I recently setup my Mini connecting to my Premiere via Moca. Now, my internet connection with other devices (laptops) is very slow. If I unplug the coax cable from the Mini, the download speed immediately returns to normal. The difference is very noticeable. Using the speed test at speedtest.net, the download speed changes from 10-20 Mbps to 1 Mbps. Other speed test applications returned similar results. Any ideas what could be causing this?

Thanks.


----------



## Dan203 (Apr 17, 2000)

Sounds like MoCa is causing interference. I think other people who reported this problem ended up returning the Mini and getting another one and it fixed the problem. Your other option is to isolate the coax you use for your cable modem from the MoCa network by using a POE filter. However that may not be possible depending on how your cable is split.


----------



## davezatz (Apr 18, 2002)

Yeah, my Mini does something to my home network as well. We've learned to stop TV streaming by hitting the TiVo button prior to flipping inputs to watch video on the Roku.


----------



## southerndoc (Apr 5, 2003)

Have you rebooted the router and restarted the TiVos (all of them) after rebooting?
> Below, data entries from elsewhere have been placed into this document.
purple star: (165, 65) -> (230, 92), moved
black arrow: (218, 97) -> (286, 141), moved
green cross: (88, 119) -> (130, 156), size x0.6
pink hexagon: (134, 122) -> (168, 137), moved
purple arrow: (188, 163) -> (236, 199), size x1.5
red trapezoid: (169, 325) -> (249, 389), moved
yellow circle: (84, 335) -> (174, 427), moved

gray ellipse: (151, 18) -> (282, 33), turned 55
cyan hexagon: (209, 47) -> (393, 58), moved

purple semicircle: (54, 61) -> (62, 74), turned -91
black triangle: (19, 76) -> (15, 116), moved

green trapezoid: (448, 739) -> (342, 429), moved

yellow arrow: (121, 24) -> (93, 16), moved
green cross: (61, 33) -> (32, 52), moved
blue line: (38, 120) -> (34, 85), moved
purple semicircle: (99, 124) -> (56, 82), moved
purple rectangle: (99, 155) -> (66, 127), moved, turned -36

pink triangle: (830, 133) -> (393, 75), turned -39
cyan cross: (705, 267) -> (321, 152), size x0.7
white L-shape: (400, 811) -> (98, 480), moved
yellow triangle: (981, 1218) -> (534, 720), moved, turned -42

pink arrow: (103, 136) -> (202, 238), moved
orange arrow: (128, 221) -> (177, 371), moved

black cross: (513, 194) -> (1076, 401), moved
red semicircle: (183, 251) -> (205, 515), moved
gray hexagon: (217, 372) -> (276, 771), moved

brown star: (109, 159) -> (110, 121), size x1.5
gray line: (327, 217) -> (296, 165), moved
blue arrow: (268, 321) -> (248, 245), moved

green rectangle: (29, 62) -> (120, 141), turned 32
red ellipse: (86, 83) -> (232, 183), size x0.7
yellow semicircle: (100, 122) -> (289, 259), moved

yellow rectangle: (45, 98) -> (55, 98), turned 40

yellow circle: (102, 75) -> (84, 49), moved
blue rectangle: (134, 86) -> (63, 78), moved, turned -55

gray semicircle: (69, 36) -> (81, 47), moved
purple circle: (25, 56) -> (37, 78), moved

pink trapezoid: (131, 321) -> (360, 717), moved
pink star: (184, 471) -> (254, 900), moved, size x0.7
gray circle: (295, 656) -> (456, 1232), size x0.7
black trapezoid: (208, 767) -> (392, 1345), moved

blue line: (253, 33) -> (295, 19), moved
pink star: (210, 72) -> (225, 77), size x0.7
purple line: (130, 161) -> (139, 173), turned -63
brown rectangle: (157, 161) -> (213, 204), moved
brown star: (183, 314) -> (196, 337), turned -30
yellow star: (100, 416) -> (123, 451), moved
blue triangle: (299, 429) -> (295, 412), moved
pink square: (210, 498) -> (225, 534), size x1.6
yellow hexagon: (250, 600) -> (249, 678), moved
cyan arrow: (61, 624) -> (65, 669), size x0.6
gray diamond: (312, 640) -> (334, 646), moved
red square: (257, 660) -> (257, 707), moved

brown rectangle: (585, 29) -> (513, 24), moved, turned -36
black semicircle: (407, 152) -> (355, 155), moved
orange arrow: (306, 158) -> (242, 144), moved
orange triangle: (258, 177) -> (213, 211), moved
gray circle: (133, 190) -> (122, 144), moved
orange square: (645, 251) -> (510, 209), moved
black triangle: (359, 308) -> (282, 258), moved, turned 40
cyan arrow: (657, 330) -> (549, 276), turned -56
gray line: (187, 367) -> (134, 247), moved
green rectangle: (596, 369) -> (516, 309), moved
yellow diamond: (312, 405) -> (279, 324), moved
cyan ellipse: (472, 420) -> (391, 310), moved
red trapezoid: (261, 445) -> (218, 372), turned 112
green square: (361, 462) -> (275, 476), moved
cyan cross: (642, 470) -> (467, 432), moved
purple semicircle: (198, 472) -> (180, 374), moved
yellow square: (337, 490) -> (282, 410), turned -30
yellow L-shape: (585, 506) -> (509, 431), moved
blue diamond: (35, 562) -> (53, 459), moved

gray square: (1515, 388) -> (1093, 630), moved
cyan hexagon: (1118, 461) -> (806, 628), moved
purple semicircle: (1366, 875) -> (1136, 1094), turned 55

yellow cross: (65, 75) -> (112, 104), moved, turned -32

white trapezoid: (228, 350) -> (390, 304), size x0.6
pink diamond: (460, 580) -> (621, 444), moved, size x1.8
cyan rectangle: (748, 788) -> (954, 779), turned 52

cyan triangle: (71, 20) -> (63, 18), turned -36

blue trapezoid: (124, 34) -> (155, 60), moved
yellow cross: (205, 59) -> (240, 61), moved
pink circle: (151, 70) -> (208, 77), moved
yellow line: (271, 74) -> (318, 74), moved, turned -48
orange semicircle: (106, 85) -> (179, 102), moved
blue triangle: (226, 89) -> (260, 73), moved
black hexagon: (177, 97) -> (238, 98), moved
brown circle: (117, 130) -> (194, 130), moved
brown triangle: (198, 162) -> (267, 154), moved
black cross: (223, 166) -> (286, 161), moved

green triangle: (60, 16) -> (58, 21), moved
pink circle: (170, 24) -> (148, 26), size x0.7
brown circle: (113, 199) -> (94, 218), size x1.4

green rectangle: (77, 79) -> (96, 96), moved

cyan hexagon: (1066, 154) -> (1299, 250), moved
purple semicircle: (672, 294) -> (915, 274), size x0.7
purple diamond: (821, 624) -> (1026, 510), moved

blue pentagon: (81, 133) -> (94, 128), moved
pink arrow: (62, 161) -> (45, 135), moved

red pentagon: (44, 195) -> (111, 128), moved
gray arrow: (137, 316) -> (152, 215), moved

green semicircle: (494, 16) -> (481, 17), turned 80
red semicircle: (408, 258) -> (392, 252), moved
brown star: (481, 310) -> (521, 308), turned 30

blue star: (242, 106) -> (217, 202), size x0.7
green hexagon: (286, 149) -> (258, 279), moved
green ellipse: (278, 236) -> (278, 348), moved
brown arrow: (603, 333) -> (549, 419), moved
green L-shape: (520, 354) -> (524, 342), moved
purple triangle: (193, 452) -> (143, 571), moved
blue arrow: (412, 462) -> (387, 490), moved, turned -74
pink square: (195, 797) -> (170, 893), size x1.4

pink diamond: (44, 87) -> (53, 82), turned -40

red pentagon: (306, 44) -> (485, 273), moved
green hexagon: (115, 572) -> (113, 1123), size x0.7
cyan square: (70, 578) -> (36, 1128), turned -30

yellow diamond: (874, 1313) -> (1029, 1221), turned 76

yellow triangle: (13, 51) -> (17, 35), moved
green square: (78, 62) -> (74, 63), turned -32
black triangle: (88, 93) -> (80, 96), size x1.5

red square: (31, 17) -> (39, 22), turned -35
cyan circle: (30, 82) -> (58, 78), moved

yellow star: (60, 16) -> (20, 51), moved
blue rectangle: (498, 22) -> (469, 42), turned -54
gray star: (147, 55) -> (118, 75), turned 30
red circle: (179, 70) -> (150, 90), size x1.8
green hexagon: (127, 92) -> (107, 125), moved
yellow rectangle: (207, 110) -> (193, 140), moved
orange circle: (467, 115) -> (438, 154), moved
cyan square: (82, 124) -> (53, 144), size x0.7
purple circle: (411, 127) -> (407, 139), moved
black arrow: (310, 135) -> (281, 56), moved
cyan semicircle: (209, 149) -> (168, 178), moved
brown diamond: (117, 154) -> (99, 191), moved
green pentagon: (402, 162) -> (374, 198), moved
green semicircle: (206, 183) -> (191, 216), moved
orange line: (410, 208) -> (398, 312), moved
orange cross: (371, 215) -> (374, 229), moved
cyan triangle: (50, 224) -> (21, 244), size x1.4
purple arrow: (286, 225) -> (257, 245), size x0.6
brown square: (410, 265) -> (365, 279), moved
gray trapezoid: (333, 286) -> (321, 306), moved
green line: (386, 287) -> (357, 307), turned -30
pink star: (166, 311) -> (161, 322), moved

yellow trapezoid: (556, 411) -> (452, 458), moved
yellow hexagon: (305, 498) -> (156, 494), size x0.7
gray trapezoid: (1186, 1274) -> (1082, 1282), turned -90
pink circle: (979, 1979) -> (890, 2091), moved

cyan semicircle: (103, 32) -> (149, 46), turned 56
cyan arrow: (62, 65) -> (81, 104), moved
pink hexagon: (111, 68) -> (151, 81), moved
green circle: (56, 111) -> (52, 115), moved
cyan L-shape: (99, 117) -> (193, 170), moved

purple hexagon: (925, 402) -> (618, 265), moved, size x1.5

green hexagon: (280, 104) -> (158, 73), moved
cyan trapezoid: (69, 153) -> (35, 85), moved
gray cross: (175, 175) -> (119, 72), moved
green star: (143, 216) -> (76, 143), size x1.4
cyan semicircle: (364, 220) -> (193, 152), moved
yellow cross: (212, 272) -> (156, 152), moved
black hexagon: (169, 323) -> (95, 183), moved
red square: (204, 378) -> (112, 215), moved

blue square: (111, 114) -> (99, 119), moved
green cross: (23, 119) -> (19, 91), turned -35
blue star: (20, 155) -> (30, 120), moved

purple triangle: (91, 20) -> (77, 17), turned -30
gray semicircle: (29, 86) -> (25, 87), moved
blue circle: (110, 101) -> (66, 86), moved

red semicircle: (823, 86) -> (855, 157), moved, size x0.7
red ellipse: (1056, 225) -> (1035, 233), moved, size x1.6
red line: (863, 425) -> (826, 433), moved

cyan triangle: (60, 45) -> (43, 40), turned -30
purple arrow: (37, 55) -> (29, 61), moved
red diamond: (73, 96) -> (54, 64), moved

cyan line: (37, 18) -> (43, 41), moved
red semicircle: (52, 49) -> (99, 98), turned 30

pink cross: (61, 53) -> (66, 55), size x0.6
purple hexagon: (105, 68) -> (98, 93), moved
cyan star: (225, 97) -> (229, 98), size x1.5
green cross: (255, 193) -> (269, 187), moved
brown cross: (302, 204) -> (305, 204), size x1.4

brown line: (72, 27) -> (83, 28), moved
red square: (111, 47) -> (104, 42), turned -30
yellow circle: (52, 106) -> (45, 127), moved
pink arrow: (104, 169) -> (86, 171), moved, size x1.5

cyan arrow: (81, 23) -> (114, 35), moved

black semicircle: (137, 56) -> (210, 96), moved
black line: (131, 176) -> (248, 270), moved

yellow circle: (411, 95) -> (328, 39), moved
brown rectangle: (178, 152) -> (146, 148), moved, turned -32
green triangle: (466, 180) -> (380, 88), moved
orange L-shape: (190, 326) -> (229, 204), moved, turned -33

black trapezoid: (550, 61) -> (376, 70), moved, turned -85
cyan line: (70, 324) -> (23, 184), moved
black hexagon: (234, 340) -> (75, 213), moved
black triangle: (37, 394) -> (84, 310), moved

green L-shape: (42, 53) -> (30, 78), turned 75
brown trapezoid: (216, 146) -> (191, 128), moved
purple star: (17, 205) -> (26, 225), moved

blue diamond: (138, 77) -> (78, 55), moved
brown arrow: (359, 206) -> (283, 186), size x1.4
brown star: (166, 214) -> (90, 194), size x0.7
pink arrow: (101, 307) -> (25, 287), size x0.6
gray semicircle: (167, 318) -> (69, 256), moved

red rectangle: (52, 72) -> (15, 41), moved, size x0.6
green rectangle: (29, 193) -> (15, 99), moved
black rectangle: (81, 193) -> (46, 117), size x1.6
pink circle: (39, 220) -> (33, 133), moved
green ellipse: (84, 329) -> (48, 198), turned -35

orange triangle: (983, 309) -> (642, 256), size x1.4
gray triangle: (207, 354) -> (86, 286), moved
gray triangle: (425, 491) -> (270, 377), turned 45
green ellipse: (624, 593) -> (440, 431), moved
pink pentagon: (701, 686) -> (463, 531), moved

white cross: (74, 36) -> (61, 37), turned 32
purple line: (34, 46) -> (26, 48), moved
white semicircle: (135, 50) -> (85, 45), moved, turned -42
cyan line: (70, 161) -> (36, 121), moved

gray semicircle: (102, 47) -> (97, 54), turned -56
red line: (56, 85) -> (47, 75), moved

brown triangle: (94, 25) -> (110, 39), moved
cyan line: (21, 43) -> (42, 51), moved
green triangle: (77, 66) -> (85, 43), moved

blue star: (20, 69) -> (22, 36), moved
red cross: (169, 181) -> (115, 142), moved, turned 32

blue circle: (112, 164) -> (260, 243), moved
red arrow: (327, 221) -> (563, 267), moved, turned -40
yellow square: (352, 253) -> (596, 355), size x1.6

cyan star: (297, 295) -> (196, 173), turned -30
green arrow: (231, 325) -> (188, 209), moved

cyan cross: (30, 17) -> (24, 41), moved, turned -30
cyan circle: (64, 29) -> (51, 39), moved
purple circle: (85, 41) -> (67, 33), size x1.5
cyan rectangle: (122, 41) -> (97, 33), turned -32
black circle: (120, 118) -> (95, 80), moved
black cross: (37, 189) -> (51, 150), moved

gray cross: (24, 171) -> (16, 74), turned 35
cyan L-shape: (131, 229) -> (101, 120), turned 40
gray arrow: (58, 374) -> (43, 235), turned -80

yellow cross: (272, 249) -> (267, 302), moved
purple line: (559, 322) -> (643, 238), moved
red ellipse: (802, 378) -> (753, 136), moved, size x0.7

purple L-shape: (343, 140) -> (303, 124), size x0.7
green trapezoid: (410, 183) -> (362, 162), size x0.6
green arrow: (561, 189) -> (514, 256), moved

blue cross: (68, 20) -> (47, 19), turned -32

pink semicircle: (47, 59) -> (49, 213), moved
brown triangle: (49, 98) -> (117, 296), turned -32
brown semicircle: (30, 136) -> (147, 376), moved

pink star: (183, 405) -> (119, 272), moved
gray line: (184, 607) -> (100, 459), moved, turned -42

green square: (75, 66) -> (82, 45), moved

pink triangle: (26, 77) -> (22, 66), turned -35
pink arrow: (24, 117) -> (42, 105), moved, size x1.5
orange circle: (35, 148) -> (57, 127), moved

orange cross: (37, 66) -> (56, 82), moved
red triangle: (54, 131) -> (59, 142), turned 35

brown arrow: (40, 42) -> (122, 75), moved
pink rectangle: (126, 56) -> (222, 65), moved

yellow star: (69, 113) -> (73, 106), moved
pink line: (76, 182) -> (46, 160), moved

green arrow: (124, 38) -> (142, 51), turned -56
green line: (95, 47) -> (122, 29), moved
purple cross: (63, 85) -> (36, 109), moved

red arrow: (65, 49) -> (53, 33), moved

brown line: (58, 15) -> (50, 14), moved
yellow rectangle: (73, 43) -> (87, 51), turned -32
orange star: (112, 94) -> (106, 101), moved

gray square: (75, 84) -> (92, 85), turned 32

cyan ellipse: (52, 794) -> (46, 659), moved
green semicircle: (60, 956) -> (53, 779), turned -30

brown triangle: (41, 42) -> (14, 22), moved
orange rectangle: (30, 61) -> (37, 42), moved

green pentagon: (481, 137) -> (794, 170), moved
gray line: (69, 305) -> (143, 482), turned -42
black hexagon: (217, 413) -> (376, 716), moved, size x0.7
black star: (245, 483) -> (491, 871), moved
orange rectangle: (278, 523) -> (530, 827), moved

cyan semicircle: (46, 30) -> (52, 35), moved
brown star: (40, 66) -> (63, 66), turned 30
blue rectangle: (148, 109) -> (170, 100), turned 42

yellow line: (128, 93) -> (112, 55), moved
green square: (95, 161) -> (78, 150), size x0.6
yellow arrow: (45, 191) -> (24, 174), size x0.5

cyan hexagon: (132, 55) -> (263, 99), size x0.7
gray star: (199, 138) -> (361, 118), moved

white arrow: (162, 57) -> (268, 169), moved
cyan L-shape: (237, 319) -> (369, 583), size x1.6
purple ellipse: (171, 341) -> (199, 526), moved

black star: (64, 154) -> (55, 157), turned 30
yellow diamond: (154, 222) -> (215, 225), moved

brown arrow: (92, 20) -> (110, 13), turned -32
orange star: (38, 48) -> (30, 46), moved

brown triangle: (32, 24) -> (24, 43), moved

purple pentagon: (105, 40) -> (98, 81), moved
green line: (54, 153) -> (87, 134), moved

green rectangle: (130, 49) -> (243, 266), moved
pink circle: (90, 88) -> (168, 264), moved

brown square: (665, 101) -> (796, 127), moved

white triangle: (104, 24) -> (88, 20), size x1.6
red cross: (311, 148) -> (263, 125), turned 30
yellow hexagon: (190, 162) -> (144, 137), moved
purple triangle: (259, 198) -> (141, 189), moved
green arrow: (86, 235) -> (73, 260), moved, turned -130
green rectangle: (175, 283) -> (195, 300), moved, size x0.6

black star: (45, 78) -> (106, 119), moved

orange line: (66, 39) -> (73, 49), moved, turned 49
A lot of times these issues are due to network storms caused by two devices having the same IP address.


----------



## clcunnin (Jan 22, 2005)

There appear to be two states to my network. One where the Internet connection is very slow (presumably because the MoCA network is interfering with it). In this state the MoCA connection is reliable, and the Tivo Mini functions as expected. The other state has the internet connection functioning as expected, but the MoCA connection is very unreliable. In this state the Mini functions for a few seconds then it loses the connection to the Premiere. Examining the Network status on the Premiere reveals a message that indicates that the "MoCA bandwidth is too low." I assume that is the problem, but it doesn't indicate any solutions. I have ordered a MoCA filter, and I hope that will solve my problem.

This after rebooting the router and both Tivos.

Right now my internet is great, but the Mini doesn't work. I'm not sure how to get to the other state, but I did it once.


----------



## clcunnin (Jan 22, 2005)

Just to follow up to give closure. I installed a filter on my cable modem which should isolate the MoCa network from the Ethernet network. That didn't have any impact. Then, I installed a second filter on the cable as it came into my house. That seemed to solve all the problems. I still have the filter on the modem just because I don't feel like messing with it anymore. It may or may be important.

Thanks for your suggestions.


----------



## ellinj (Feb 26, 2002)

You should have the Moca filter at the fist splitter where the cable enters your house, and many cable companies recommend on at each DOCSIS devices. So your cable modem and any tuning adapters.


----------